Diffusé il y a quelques mois sur Arte, le court-métrage Logorama vient d’être primé aux Oscars dans la catégorie des courts métrages d’animation. Que nous enseignent ces images ?
La séquence d’ouverture annonce la couleur : alors que le jour se lève paisiblement sur une ville, impossible de passer côté, nous sommes cernés par l’omniprésence de logos.
Logorama adressant ses saillies à l’industrie du marketing de la scène urbaine d’un théâtre américain, la consécration des Oscars doit donc être lue comme une mise en abîme du lien séculaire unissant les marques et le cinéma.

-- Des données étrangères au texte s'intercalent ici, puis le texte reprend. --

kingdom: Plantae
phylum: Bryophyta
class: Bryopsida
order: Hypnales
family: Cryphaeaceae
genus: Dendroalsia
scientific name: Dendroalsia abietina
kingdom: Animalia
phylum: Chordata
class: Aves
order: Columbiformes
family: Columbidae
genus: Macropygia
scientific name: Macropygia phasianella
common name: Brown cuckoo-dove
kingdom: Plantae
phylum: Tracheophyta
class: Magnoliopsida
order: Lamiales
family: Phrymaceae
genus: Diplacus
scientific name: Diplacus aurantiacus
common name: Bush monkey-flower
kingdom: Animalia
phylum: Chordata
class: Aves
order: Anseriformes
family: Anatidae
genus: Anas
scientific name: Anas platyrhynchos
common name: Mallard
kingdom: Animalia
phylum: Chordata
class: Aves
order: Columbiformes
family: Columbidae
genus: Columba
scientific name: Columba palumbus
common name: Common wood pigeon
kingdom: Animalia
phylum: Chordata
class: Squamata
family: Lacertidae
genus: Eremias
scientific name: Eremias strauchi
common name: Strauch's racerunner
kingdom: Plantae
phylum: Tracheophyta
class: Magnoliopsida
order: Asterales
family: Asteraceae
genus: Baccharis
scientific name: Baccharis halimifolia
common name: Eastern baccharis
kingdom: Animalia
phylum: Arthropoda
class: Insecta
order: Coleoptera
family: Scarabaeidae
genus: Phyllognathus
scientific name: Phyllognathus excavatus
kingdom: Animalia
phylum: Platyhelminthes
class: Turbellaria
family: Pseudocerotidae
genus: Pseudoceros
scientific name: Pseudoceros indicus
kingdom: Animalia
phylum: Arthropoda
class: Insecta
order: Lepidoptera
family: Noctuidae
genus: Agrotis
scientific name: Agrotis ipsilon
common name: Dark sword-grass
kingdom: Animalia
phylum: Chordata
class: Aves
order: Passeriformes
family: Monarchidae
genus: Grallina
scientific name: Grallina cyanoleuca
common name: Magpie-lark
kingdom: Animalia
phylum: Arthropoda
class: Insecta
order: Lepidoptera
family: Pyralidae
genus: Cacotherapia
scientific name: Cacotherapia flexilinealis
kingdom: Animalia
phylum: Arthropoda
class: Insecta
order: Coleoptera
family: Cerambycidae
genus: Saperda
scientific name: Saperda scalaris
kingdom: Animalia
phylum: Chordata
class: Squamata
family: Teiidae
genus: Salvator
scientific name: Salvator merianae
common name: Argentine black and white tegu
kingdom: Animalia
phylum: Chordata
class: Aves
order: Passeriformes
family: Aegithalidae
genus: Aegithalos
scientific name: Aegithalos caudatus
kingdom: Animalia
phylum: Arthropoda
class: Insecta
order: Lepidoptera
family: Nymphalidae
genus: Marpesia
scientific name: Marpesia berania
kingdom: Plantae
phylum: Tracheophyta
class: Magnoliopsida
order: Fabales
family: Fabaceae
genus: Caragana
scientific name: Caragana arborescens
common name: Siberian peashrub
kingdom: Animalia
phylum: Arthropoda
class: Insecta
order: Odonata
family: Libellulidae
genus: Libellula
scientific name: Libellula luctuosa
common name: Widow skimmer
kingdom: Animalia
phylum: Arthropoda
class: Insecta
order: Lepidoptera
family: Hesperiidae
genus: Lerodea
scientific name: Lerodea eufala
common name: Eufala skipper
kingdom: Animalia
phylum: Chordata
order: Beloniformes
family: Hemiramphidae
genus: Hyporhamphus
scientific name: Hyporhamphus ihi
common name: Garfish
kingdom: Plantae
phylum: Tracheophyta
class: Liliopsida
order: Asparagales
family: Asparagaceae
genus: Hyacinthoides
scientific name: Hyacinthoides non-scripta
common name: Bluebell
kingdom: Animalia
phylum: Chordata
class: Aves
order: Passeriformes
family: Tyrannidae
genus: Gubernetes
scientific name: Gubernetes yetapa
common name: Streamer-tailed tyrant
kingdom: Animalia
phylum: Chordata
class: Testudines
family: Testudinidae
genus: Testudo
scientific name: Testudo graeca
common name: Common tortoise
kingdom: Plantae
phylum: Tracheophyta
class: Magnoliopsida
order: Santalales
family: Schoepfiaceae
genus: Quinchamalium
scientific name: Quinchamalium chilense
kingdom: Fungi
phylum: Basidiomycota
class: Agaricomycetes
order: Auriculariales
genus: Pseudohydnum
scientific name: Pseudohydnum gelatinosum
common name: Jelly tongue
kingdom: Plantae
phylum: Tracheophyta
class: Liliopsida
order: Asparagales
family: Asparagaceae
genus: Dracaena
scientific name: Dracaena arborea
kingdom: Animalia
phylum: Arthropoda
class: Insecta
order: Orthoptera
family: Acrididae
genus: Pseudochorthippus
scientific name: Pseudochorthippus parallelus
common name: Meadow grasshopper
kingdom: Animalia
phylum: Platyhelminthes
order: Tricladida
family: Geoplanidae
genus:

Par une allégorie de la guerre de la concurrence qui fait rage entre les marques, le studio H5 pointe avec causticité une ineptie dont l’humanité souffre : qu’il soit consommateur ou spectateur, l’homme subit – la séquence de la prise d’otage est là pour nous le rappeler – le joug commercial.
L’absurdité du scenario mené à la manière d’une série policière atteint son paroxysme à la fin du film en exploitant une autre grande mythologie américaine : la soif du pétrole, ayant justifié il n’y a encore pas si longtemps une petite incursion au Moyen-Orient par les troupes américaines…
Par une projection métonymique, le logo est doté des valeurs du pays de l’Oncle Sam. Il devient partie prenante des vilenies accomplies au nom de la rentabilité. Dans un élan similaire, la brillante graphiste Paula Scher tient fréquemment des discours analogues, assimilant la police de caractères Helvetica à un des symboles de l’impérialisme yankee.
Le message décroissant de Logorama s’achève par une mise en perspective finale – zoom arrière vertigineux sur les galaxies – nous rappelant la relativité de notre condition d’homme, à la merci des marques et de leur croisade cupide et égoïste.
Au-delà du fond négatif du message, on applaudit à deux mains la capacité des Français à insuffler un entraîner dans un tourbillon de jeunesse quelques belles marques peu bavardes ces derniers temps.